Normal rates of AEFIs Adverse event following immunization)
Table 1 shows the adverse event rates following DTP - most are mild and have no sequelae. Note that many of the systemic effects would have happened anyway and may be a coincidence, i.e. not die to the vaccine
Adverse events which may occur
within 48 hours
of DTP vaccinations*
|Fever>=38 C (100.4 F)||1/2 doses|
|Anorexia||1/ 5 doses|
(duration >=3 hours)
|Fever>=40.5 C (>=105 F)||1/330 doses|
(with or without fever)
* From Cody CL, Baraff LJ, Cherry JD, et al., 1981 (42).
Rate per total number of doses regardless of dose number in DTP
Whale comment: divide by 3 for rates per child.
Estimated AEFI rates following
some childhood vaccines
|BCG||1 in 1000 to 1 In 50,000 doses|
|OPV (oral polio vaccine)||1 in 3 million doses for the first dose or OPV|
|Measles||1 in one million doses|
|DTP||1 in 750,000|
* Only the rate for severe reactions has been quoted.
As disease incidence declines due to effective immunization programmes, the occurrence of adverse events following immunization (AEFIs) will receive more attention. AEFI may occur coincidentally after immunization (see above), some events may be caused by faults in the administration of the vaccine (programmatic error), and some may be associated with the properties of vaccines themselves.
AEFIs due to programmatic errors in
the storage, handling, or administration of vaccine are more common than AEFIs due to the
properties of vaccines. Monitoring of AEFIs is important for the success of the
immunization programme, since such events can influence community acceptance of
immunization. Careful surveillance and investigation of AEFIs are necessary to identify
causes of these events that require correction. The most common errors linked with
immunization are listed in Table 3.
Errors which can lead to AEFI
Reasons for misleading information about rates
Millions of doses of oral polio vaccine (OPV) may be administered during a national immunization day (NID) or week. If adverse events occur at the same rate as occur for the rest of the year, it could be anticipated that this will result in a more concentrated occurrence of AEFIs than usual, even if the rate stays he same. For instance, if the normal rate of sore arms following administration of DTP is twelve sore arms per 100,000 doses of DPT, and if a country gives on average 100,000 doses of DPT in one year, then we would expect those twelve sore arms to be reported over the year, approximately one per month. If now a national immunization day is carried out when 1 million doses of DTP are given in a week, we would expect 120 cases of sore arms to be reported in the week if the rate stays the same as usual. To the outside observer this might appear as an alarming outbreak of sore arms associated with the NID. In fact the rate is unchanged. This concept is important for programme managers to get across to staff, politicians and parents.
If we apply this idea to serious events such as paralysis following administration of oral polio vaccine (OPV) during or soon after NIDs, there is the potential for the situation to get out of hand. The rate of vaccine-related paralysis following administration of OPV is of the order of one case per 2-3 million doses administered. During the NIDs in China and India during 1996, around 160 million doses of OPV were administered in one week. It would not have been unusual to have had reported up to 50-80 cases of paralysis following the NIDs. In actual fact, very few cases were reported (some may have occurred but not been reported). Programme managers were aware of the expected rate and were able to monitor reports of AEFIs accordingly. It is important to balance the occurrence of the few cases of vaccine-associated adverse events with the much larger number of cases which would have occurred if the NID had not taken place.

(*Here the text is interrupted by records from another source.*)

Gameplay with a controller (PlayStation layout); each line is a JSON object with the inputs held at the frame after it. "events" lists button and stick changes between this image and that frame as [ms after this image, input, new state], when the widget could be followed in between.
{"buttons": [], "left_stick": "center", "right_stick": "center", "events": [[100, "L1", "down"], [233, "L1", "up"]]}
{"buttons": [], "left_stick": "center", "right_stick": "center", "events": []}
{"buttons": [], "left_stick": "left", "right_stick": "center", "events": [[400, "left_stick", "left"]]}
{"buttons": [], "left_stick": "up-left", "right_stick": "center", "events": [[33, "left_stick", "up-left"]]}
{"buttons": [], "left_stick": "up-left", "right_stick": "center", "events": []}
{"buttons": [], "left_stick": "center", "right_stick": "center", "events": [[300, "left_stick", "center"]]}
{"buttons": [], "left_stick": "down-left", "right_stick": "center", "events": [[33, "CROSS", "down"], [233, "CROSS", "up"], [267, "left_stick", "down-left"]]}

Following an NID in a European country early in 1996, cases of paralysis were reported after they had received OPV. However, on laboratory analysis, the wild virus was found to be responsible for the cases. An outbreak had occurred at the same time as the NID and was confusing the picture. When the public was reassured by the Minister of Health and the President that a reliable external laboratory had performed the tests, a second NID was undertaken and successfully stopped more cases of polio from occurring.
Most of the AEFIs reported can be linked to improper handling of measles or BCG vaccine when the administration of vaccine had been contaminated during handling and stored until a subsequent immunization session, or to the reconstitution of vaccines with an inappropriate diluent.
In some health centers and hospitals many potentially dangerous medications are kept in the same refrigerator in which vaccines are stored. These medications are packed in similar vials or ampoules to vaccines or their diluents and may be used by mistake for reconstitution of EPI vaccines. This probably happened in two countries where muscle relaxant drugs (pavulon or anectine) were incriminated. The onset of symptoms was rapid in these cases, occurring within minutes with cyanosis, hypotonia, dyspnoea or apparent shock symptoms. The affected children had "hypersalivation", most probably due to inability of swallowing saliva because of pharyngeal and throat muscles paralysis. In one country, investigation of urine revealed a metabolite of succinyl choline. Most of these paralyzing agents are excreted in the urine over the period of hours and urine should be collected from suspected patients.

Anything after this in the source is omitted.